【開催趣旨】
常に樹脂の成形と言えば『射出成形』を真っ先に思い浮かべる方が多い中、本勉強会では『シート成形』に光を当て『シート成形』は大型で複雑な形状に適した成形方法で、また小ロットにも対応しやすい為、設計の早い段階から試作検討が可能になるなど、メリットが大きい成形方法です。
今回の勉強会では『シート成形』で作った現物サンプルを沢山手に取ってご覧頂きながら
メリットをお話することで、『シート成形』の良さを実感いただけることを目的にしました。

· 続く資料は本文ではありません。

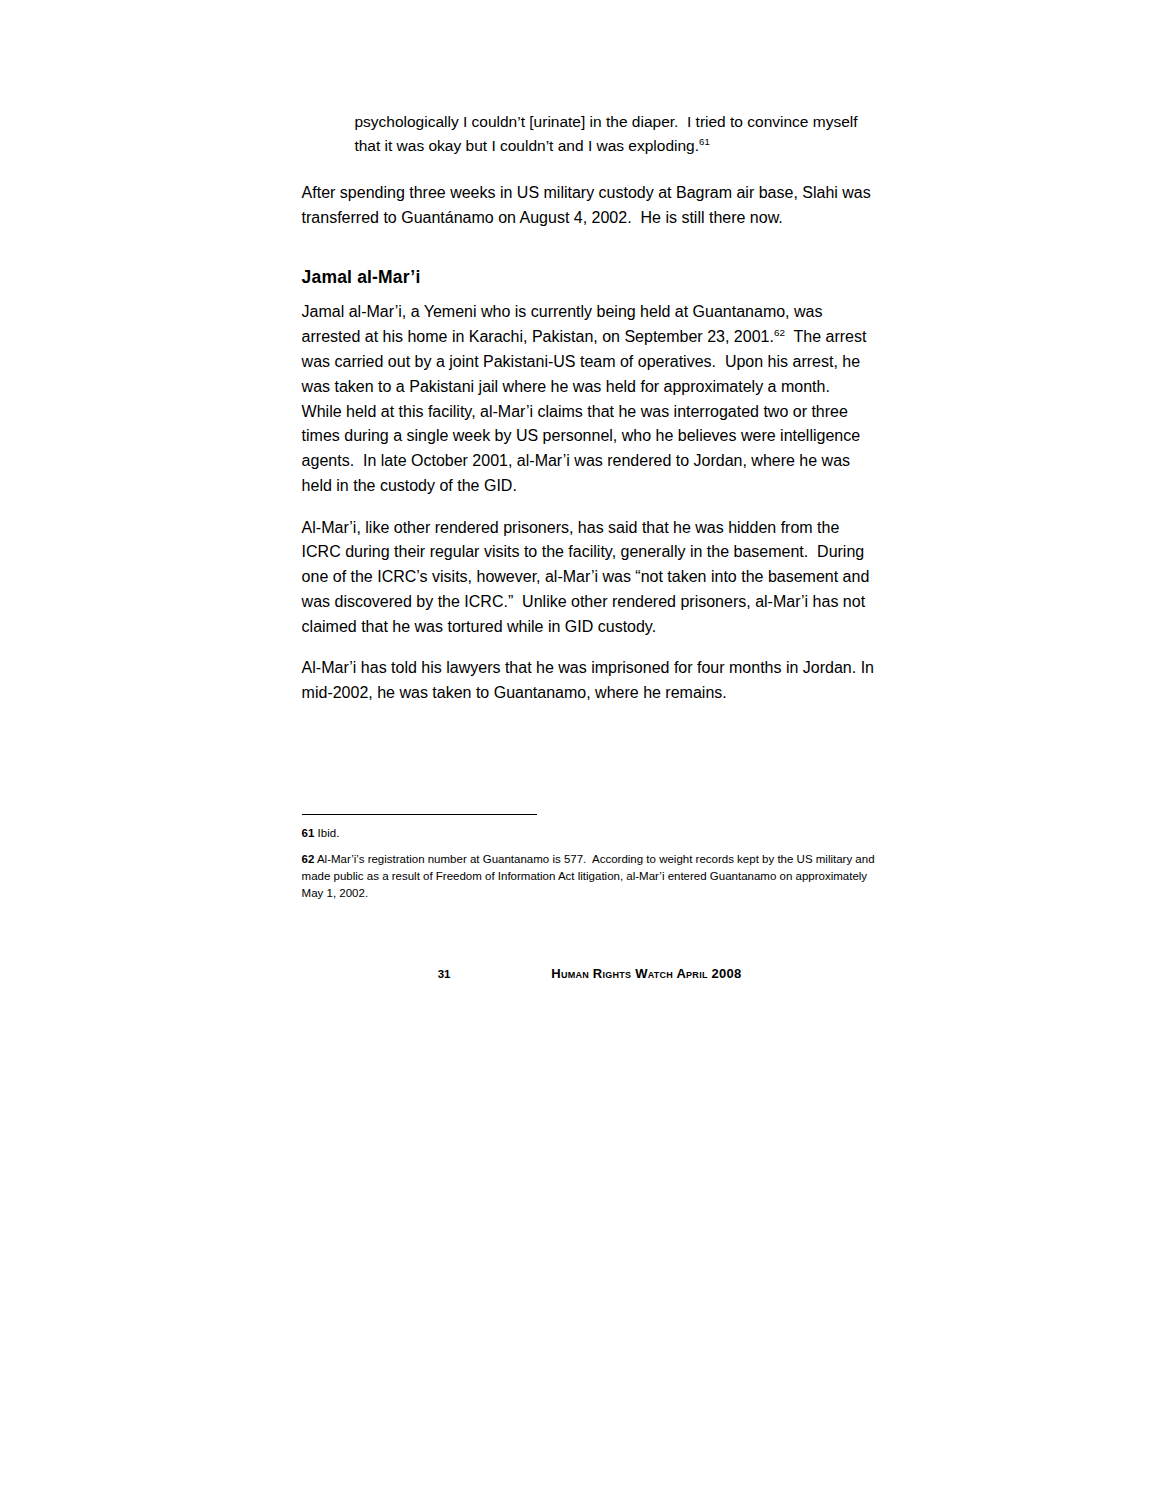psychologically I couldn’t [urinate] in the diaper. I tried to convince myself that it was okay but I couldn’t and I was exploding.61
After spending three weeks in US military custody at Bagram air base, Slahi was transferred to Guantánamo on August 4, 2002. He is still there now.
Jamal al-Mar’i
Jamal al-Mar’i, a Yemeni who is currently being held at Guantanamo, was arrested at his home in Karachi, Pakistan, on September 23, 2001.62 The arrest was carried out by a joint Pakistani-US team of operatives. Upon his arrest, he was taken to a Pakistani jail where he was held for approximately a month. While held at this facility, al-Mar’i claims that he was interrogated two or three times during a single week by US personnel, who he believes were intelligence agents. In late October 2001, al-Mar’i was rendered to Jordan, where he was held in the custody of the GID.
Al-Mar’i, like other rendered prisoners, has said that he was hidden from the ICRC during their regular visits to the facility, generally in the basement. During one of the ICRC’s visits, however, al-Mar’i was “not taken into the basement and was discovered by the ICRC.” Unlike other rendered prisoners, al-Mar’i has not claimed that he was tortured while in GID custody.
Al-Mar’i has told his lawyers that he was imprisoned for four months in Jordan. In mid-2002, he was taken to Guantanamo, where he remains.
61 Ibid.
62 Al-Mar’i’s registration number at Guantanamo is 577. According to weight records kept by the US military and made public as a result of Freedom of Information Act litigation, al-Mar’i entered Guantanamo on approximately May 1, 2002.
31 Human Rights Watch April 2008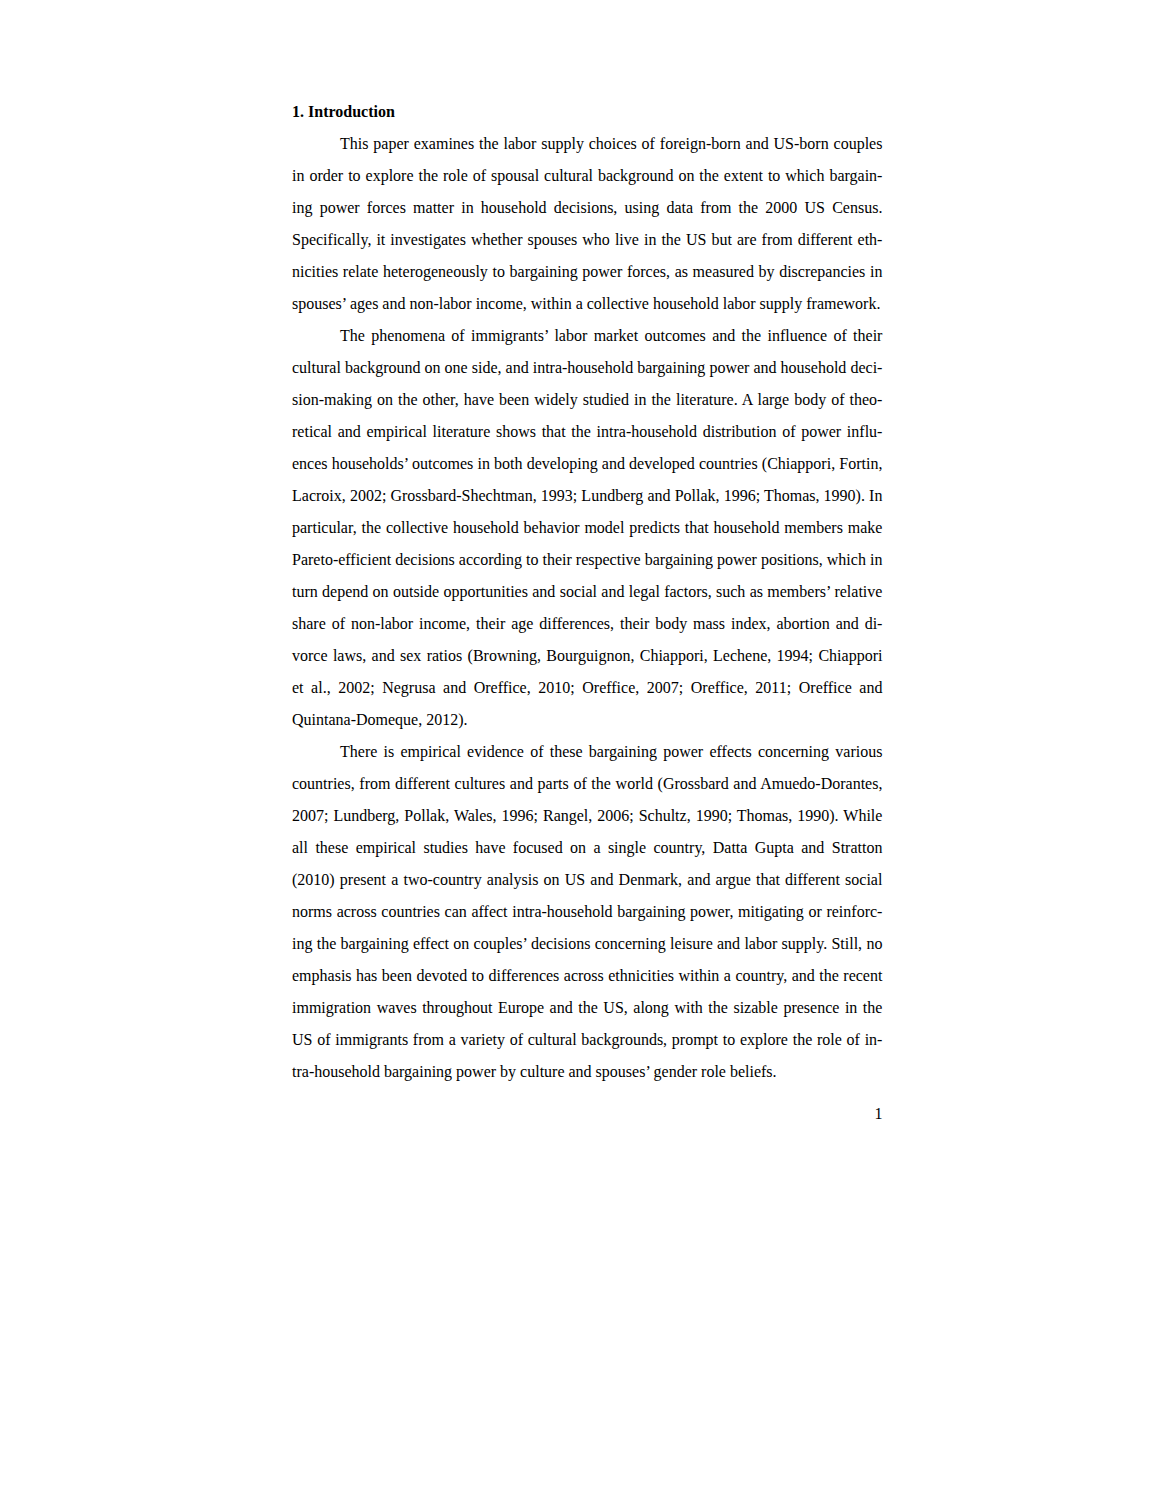1. Introduction
This paper examines the labor supply choices of foreign-born and US-born couples in order to explore the role of spousal cultural background on the extent to which bargaining power forces matter in household decisions, using data from the 2000 US Census. Specifically, it investigates whether spouses who live in the US but are from different ethnicities relate heterogeneously to bargaining power forces, as measured by discrepancies in spouses’ ages and non-labor income, within a collective household labor supply framework.
The phenomena of immigrants’ labor market outcomes and the influence of their cultural background on one side, and intra-household bargaining power and household decision-making on the other, have been widely studied in the literature. A large body of theoretical and empirical literature shows that the intra-household distribution of power influences households’ outcomes in both developing and developed countries (Chiappori, Fortin, Lacroix, 2002; Grossbard-Shechtman, 1993; Lundberg and Pollak, 1996; Thomas, 1990). In particular, the collective household behavior model predicts that household members make Pareto-efficient decisions according to their respective bargaining power positions, which in turn depend on outside opportunities and social and legal factors, such as members’ relative share of non-labor income, their age differences, their body mass index, abortion and divorce laws, and sex ratios (Browning, Bourguignon, Chiappori, Lechene, 1994; Chiappori et al., 2002; Negrusa and Oreffice, 2010; Oreffice, 2007; Oreffice, 2011; Oreffice and Quintana-Domeque, 2012).
There is empirical evidence of these bargaining power effects concerning various countries, from different cultures and parts of the world (Grossbard and Amuedo-Dorantes, 2007; Lundberg, Pollak, Wales, 1996; Rangel, 2006; Schultz, 1990; Thomas, 1990). While all these empirical studies have focused on a single country, Datta Gupta and Stratton (2010) present a two-country analysis on US and Denmark, and argue that different social norms across countries can affect intra-household bargaining power, mitigating or reinforcing the bargaining effect on couples’ decisions concerning leisure and labor supply. Still, no emphasis has been devoted to differences across ethnicities within a country, and the recent immigration waves throughout Europe and the US, along with the sizable presence in the US of immigrants from a variety of cultural backgrounds, prompt to explore the role of intra-household bargaining power by culture and spouses’ gender role beliefs.
1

【開催日】 2025年6月5日(木)16:00 ~17:30
【題 目】 「革新の一枚で創る、デザインの新常識 ―シート成形―」
【講 師】 住友ベークライト株式会社(JIDA賛助会員企業)
西川氏、大久保氏、森野氏
【参加人数】 18名(会場参加14名、オンライン参加4名)
【開催場所】AXIS六本木ビル4F (もしくはオンライン)

【当日の内容】
◆3つのテーマ
①シート成形の特長 ~現物を見ながら実感頂く~
②タフモスのご紹介 ~そこにあるのに‘見えない’『低反射シート』~
③超多層シート ~プラスチックで金属調外観~
3つのテーマで、現物をご覧頂きながら『なるほど!』の体験をして頂く事を目的としました。
※当日は時間の関係で②、③は概要紹介のみ
① シート成形の特長
~現物を見ながら実感頂く~
真空成形とは
成形動画をご覧頂き、『真空成形とは』を説明しました。
→シートをクランプして加熱。
→成形型をシートに押し当て、シートと型の間の空間を真空化。
→大気圧に押され、シートが型に密着。
◆シート成形のサンプルを多数ご覧頂き、射出成形同等の外観を実現できることも実感頂きました。
真空成型の特徴

◆真空成形の特長
大型の成形にメリット有。
小ロットからの対応も比較的得意で、射出成形に比べると初動対応がしやすい。
→初期段階から試作しやすく形状設計が楽になります。
【質疑応答】
多数のご質問頂きましたので、その中からいくつかピックアップしました。
・成形メーカーを紹介可能か?
→可能です。 成形メーカーによって、得手不得手な形状や用途があるので、内容に応じてご紹介可能です。
・日本にいくつぐらい成形メーカーはあるのか?
→正確には把握していないが、当社と接点のある成形メーカーだけでも30~40社程度あります。
・どんな素材でも成形できるのか?
→当社の材料でシート成形しているのは、PVC(高衝撃塩ビ板)、PC、PET。当社材以外だと、ABS、PPが一般的。
・射出成形との金額比較はできるか?
→形状、大きさによって価格は変わるため、一度図面を提示頂ければ概算価格を出すことは可能です。
◆実際には、①で時間切れとなり、②③はご紹介できませんでしたが、②のみ簡単に記載致します。
② タフモスのご紹介
~そこにあるのに‘見えない’『低反射シート』~
◆弊社はポリカーボネートのシートを生産しており、様々な用途、分野でお使い頂いております。その中でも表面に特殊な機能を持った材料をご紹介致します。
◆タフモスという、低反射・超撥水シートで、バイオミメティクスの技術を使い、『蛾の目』を模した表面構造を持った材料です。
◆ 特に低反射機能では、光を反射しにくい(透過率は最大で約99%)ため、そこにあるのに、見えない感覚になるシートです。
◆今年の1月に東京ビッグサイトで開催されたカーエレクトロニクス展に出展した樹脂窓サンプルの写真です。写真では少し分かりづらいですが、反射が少ない為、星空がとても見やすくなる窓や、夜の車内で携帯の画面が反射しづらい窓などを展示しました。
【最後に】
参加者から想定以上の質問が寄せられ、シート成形への関心の高さがうかがえました。時間の都合で十分に扱えなかった高付加価値シート(タフモス・超多層シート)については、次回以降にフォーカスした勉強会を検討したいと思います。